After the clock struck eleven, Nina stopped giving any explanation about her husband’s absence. And started to drink. At one time those present thought she was the celebrated one. Not that she wasn’t acting as if she were.

A few minutes before midnight, while the most expensive bottles of champagne were being opened, they heard the gate ring and the wolf dog barking furiously.

“Thank God, Titi’s back! I’m going to pour all the champagne on his head to break him of doing business on his very name day. I’ll bring him to reason,” Nina promised the guests and went out to open the gate.

Outside there was a police officer. He saluted her politely and asked her if she was Titi’s wife.

“Your husband had an accident on Harsova Bridge.”

“Is he dead?” she asked calmly and in cold-blood, puzzling the policeman.

“Yes. A boy who had stolen the car keys from his father went out for a ride and crashed into your husband’s car. I’m sorry.…”
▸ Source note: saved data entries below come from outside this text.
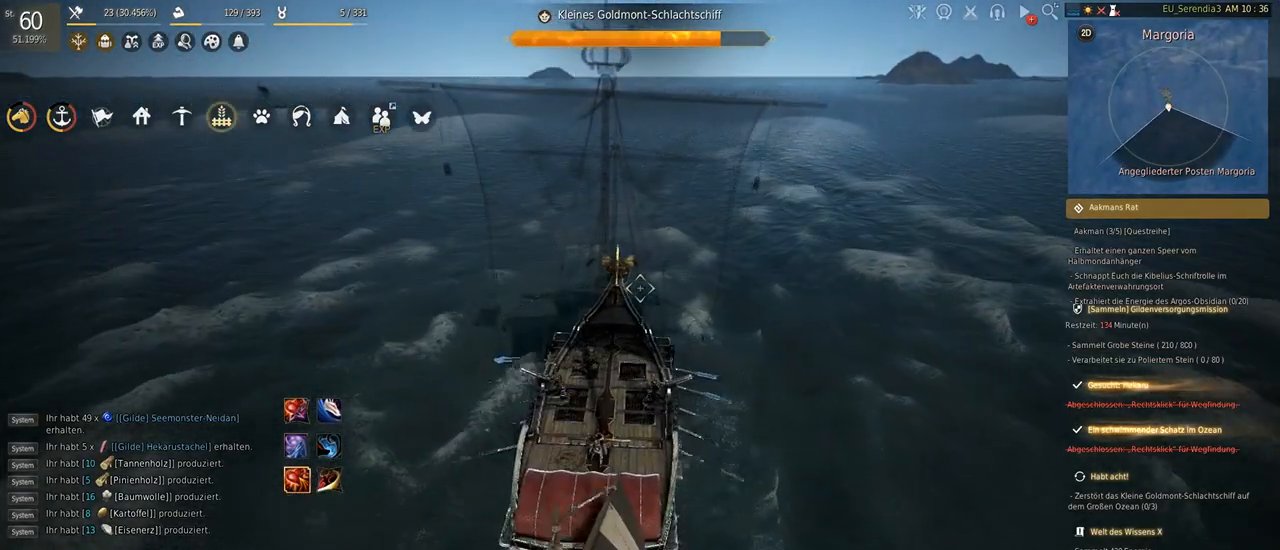
{"keys": ["s"], "mouse": [], "events": []}
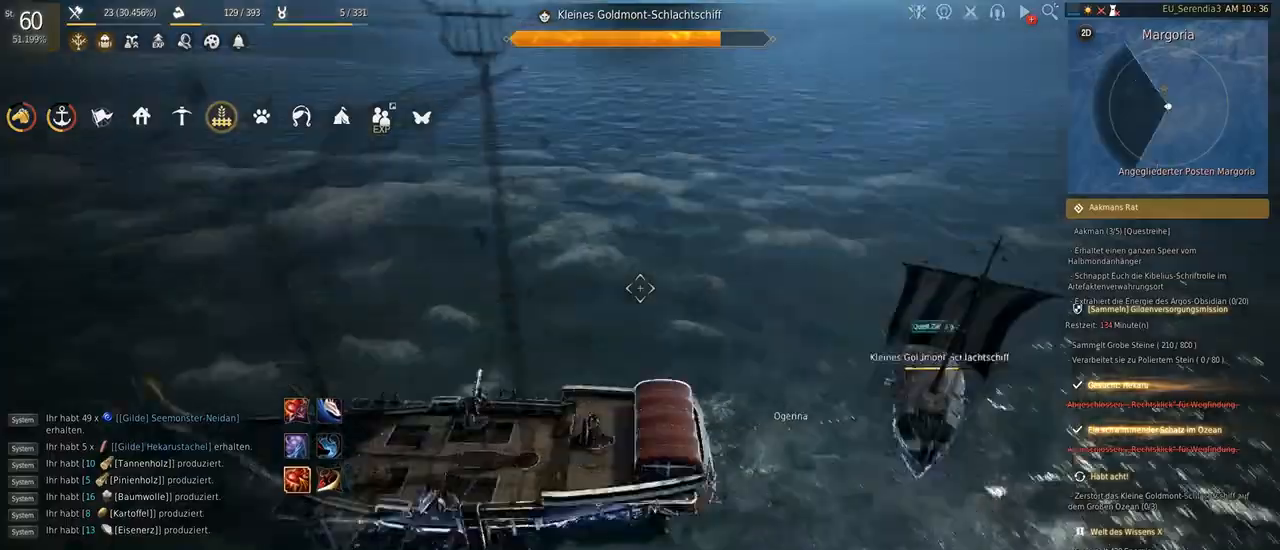
{"keys": ["s"], "mouse": [], "events": []}
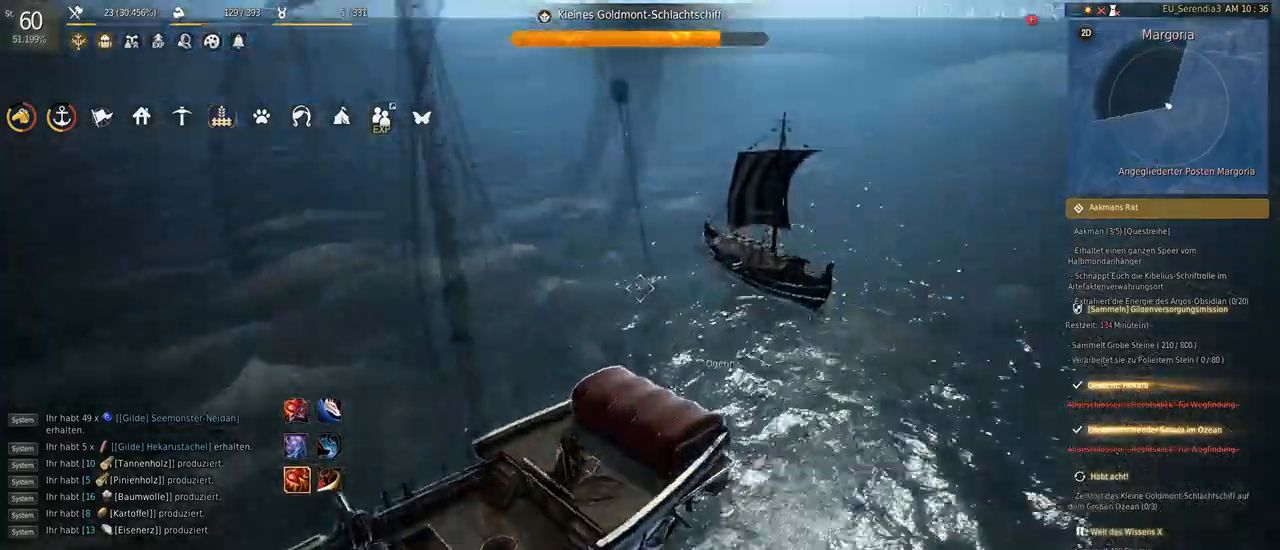
{"keys": ["s"], "mouse": [], "events": []}
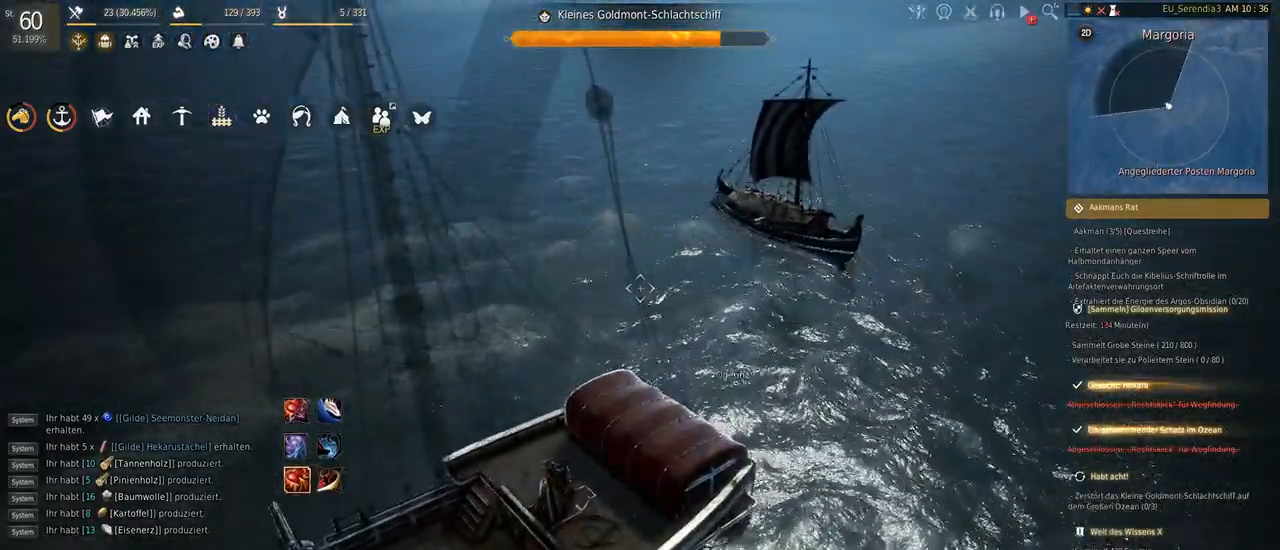
{"keys": ["s"], "mouse": [], "events": []}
Nina left the policeman outside their house, slammed the gate shut and joined the guests with a charming smile on her face.

“Titi is no longer coming tonight,” she said. “He urged us to have as much fun as we can in honour of him.”

All the guests applauded frantically. Nina went up to the children’s room and looked at her daughters who were fast asleep.

“My God, you’re so young,” she whispered and shivered.

She went back to the party and dizzily joined the chain of people who were getting out of the house singing “Happy name day to you!”

* * * *

Fifteen years later, Nina was a wicked, sullen woman, with a bloated face and living in relative poverty, again keeping an eye on every penny she earned. She had moved into a two-bedroom flat. Doina, her older daughter, had fallen in love with a thief and left for Spain. Petrica, her younger daughter, was a cunning, deceitful creature. Nina’s confused life was now quietly ruled by the almighty glass.

“That’s good too, after the three oranges,” Nina mumbled, pouring herself another glass.

Then she gulped it hatefully and threw it down. She had bought a plastic one, unbreakable, for the habit was too expensive and she didn’t want to give it up.